**Фрагмент текста**
+ + + +

Опубликовано в журнале Иностранная литература, номер 2, 2014
“Интеллектуальная чувственность без берегов”
Владимир Колязин Петер Штайн. Судьба одного театра: в 2 кн. — М.: Дорошев: РОССПЕН, 2012. — Кн. 1: Диалоги о Шаубюне. — 672 с.: илл.
Самое эфемерное из всех искусств — театр. В архивах остаются режиссерские экспликации, декорации и костюмы, мемуары и фотографии, а толку-то? Волшебство театрального зрелища исчезает в тот момент, когда завершен жест и отзвучал голос на сцене. Театральное время всегда — время гибели спектакля: он гибнет с самого первого момента, он движется к концу, непоправимо. А еще ведь спектакль на спектакль не приходится; актер не машина, сегодня получилось, через два дня может не получиться.
Театру нечего завещать вечности, кроме некоторой малости, еще более эфемерной, чем сам театр: зрительской эмпатии, зрительского восприятия, впечатлений, рассказов о спектаклях, которые пронзили, поразили, воодушевили, то есть изменили душу зрителя. Поскольку человек с измененной душой выйдет из зрительного зала, оденется в гардеробе и пойдет в мир немного другим и немного по-другому будет жить, соразмеряя будничный ритм с тем новым, что прорастает внутри него. И потому о театрах, оставивших свой след во многих душах, выпускаются тома исследований; и потому люди покупают толстенные книги, хотя сами никогда не видели ни одного спектакля; они прикасаются к тому наипрочнейшему, что делает целостной нашу внутреннюю жизнь, — к мифу, к легенде, к общечеловеческому, объясняющему нас другим и самим себе.

+ + + +

**Набор данных**
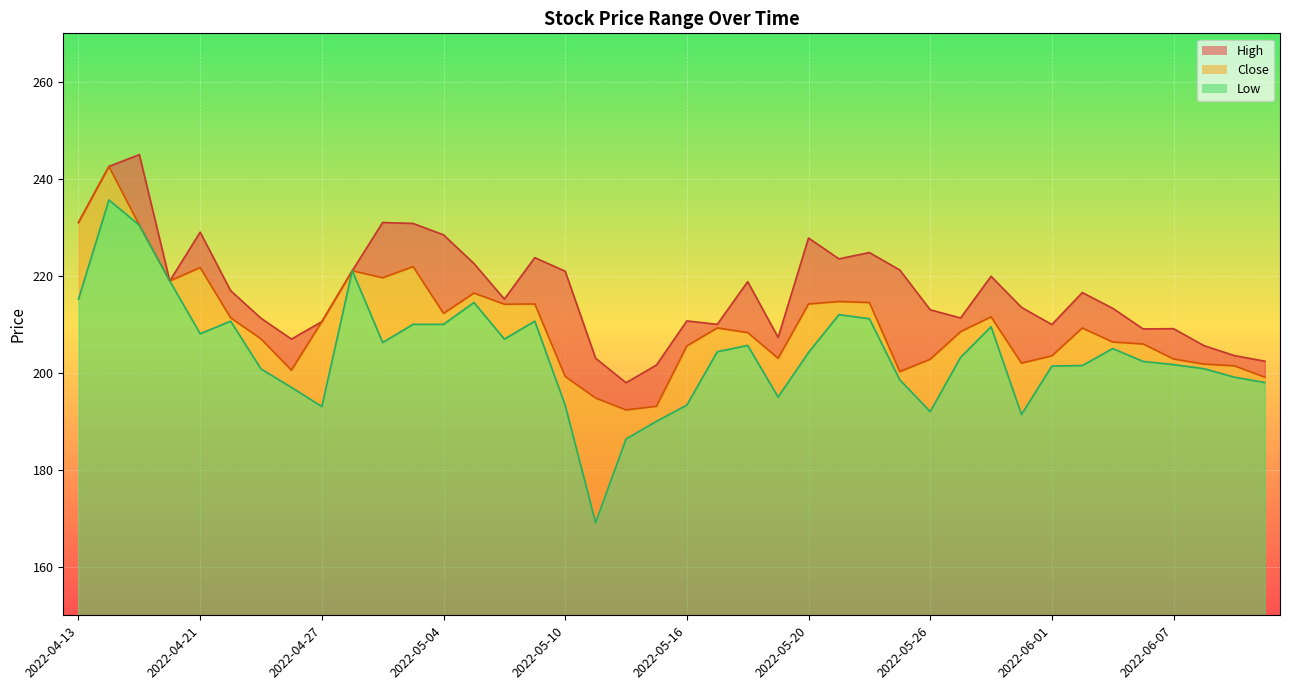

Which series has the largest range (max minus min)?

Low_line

+ + + +

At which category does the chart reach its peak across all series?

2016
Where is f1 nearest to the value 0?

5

+ + + +

**Суть задания**
Продолжите текст о театре, начав сразу после его последнего предложения. Записи здесь не понадобятся.

**Ответ на задание**
Вот и книга Владимира Колязина — еще один пример вечно творимой театральной легенды. Мало кто из россиян видел спектакли немецкого театра “Шаубюне ам Халлешен Уфер”, хотя режиссер его, Петер Штайн, ставил спектакли в России и вообще связан с нашей культурой весьма тесно. Но и о нем слышали, увы, далеко не все, пусть это и один из самых значительных театральных режиссеров ушедшего столетия. Однако, как ни парадоксально, у книги В. Колязина читатель будет, хотя, казалось бы, никакая литературная обработка не в состоянии воспроизвести чудо спектакля, вызвать ощущение контакта с живым человеком, с актером, выходящим в мир с единственной правдой — образа, эстетики, вымысла.
“Шаубюне” просуществовал около двух десятилетий. Его работа началась со спектакля “Мать” (пьеса Б. Брехта по роману М. Горького), сыгранного 8 октября 1970 года. Последний спектакль Штайна в качестве руководителя театра вышел 4 ноября 1984 года, а последний вообще, в качестве приглашенного режиссера, — 12 апреля 1990 года. Двадцать пять постановок за двадцать лет.
В. Колязин рассказывает интересную историю о том, как мучительно долго не удавалось ему получить доступ к театральным документам, “без которых русская театроведческая школа не мыслит… серьезного анализа творческой лаборатории режиссера”. “Протоколы” репетиций оказались недоступны: театральные деятели видели в желании ученого исследовать их только попытку погрузиться в интимные сферы чужой жизни. Задачу решил сам Штайн, отправив бывшим коллегам записку: “Полагаю необходимым открыть ученым доступ к протоколам “Шаубюне” периода 1970-1995 годов. События, в них отраженные, ушли далеко в прошлое и уже не могут задеть чьих-либо чувств. Лично я не имею ничего против просмотра и использования этих документов. Настоящее разрешение дано Владимиру Колязину. Петер Штайн. 16.01.2005”.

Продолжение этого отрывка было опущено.